The children had never worked so hard as they did that night. They found an old tin bath which someone had left on the rocket site and put Walter in to soak. Barbara dressed the Mad Monk’s boils and Peter screamed and screamed at the buttery mess which had been George to see if he could get him to scream back. They massaged Aunt Hortensia’s stump till their fingers ached, rubbed the Ladies with different coloured moulds and lichens to see if they could get their colours back and made poultices for Ughtred and Grimbald who were doubled up with stomach cramps.
Though she was still so weak, the Hag was wonderful. ‘Say Latin curses over him backwards,’ she advised Barbara as the Mad Monk groaned in pain. Or; ‘There’s some dried wormwood in the larder; try that on the Shuk’s tail.’
But though they never stopped for a minute, though Humphrey did everything to make himself useful, it seemed for a while as if most of the ghosts were too ill to recover. And then:
‘Oh, children!’ screamed the Hag, the tears absolutely rushing down her nose. ‘Oh look! Oh, Hamish. My husband! My Gliding Kilt!’
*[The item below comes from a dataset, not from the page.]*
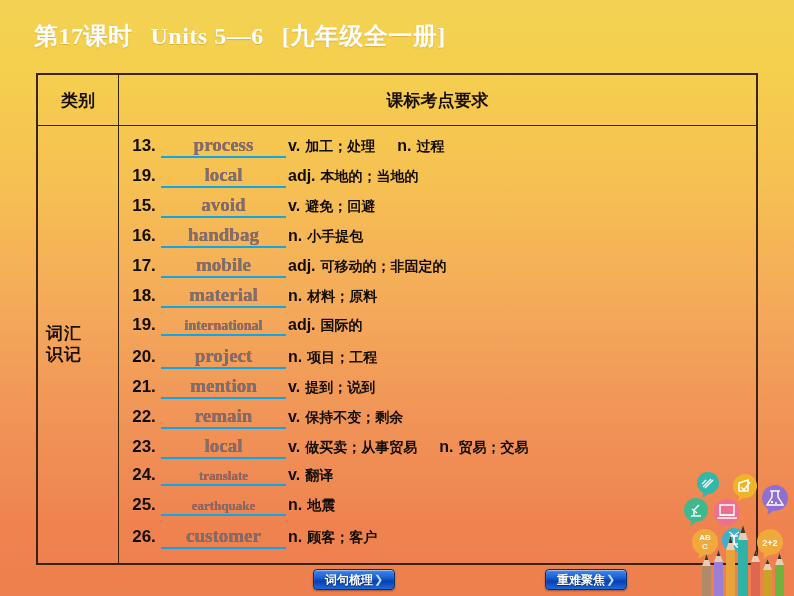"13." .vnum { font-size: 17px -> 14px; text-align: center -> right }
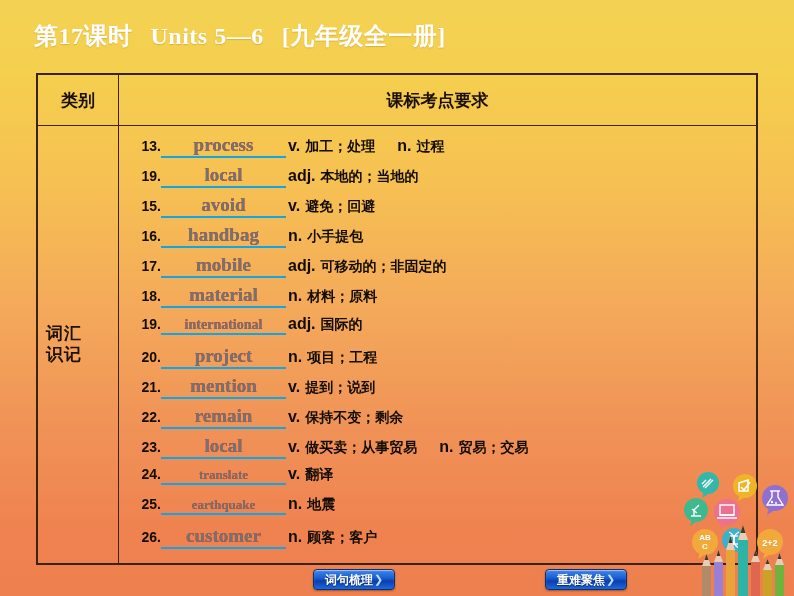"process" .vblank { border-bottom: 2px solid #0ea5e9 -> 6px solid #0ea5e9; color: #737373 -> #1d4ed8 }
Rushing over, they saw a rusty sword begin to form itself very slowly and waveringly in the air. For a while, the sword just hung there patiently, waiting. Then slowly a wound appeared, gaping and bloody, and round it a torn shirt and some skin — and then with a relieved ‘whoosh’ the sword dropped down into the chest. The Gliding Kilt’s face came next, then his arms, and lastly his knee stumps peering out below the kilt like young asparagus tips pushing through the earth.
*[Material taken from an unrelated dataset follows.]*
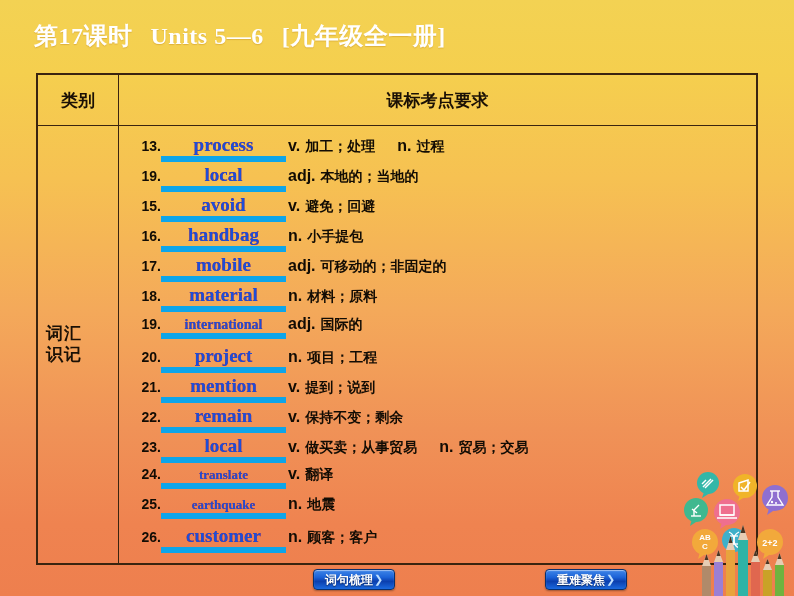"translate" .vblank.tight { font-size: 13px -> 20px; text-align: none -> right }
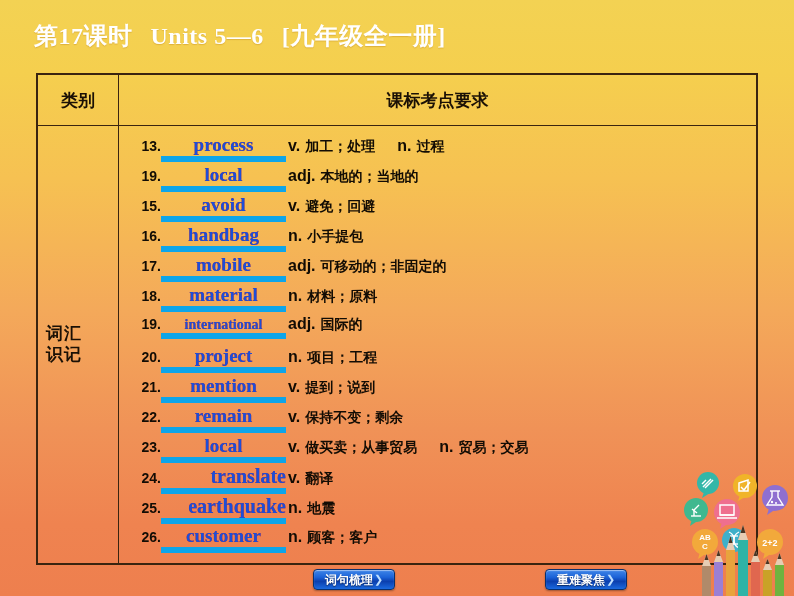"词句梳理" .navbtn { border-radius: 4px -> 10px }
‘Hamish! Oh, Hamish,’ said the Hag, and as she took him in her arms the room filled suddenly and gloriously with the smell of mouldering pig’s intestine.
It must have been a sort of magic time limit when the effect of the exorcism began to wear off because Peter jumped up as the skull he was holding began to scream softly. One tail reappeared on the Shuk’s back, then two, then three….
‘Oh look!’ said Humphrey. ‘Winifred’s bowl’s back! Winnie! Winnie, your bowl!’
A Colourless Lady turned blue, another showed patches of green. The Grey Lady got up and began at once to totter about looking for her teeth.
‘Head?’ said Aunt Hortensia’s stump, and when they brought her head to her they saw that it was almost back to its old, disgusting, white-haired nothingness.
This happy scene was suddenly and terribly interrupted by a shriek of anguish as Sucking Susie, followed by the four vampire boys, came flapping into the room.
‘My Baby, my Rose,’ howled Susie, quite beside herself. ‘She’s dead, she’s dead, she’s DEAD!’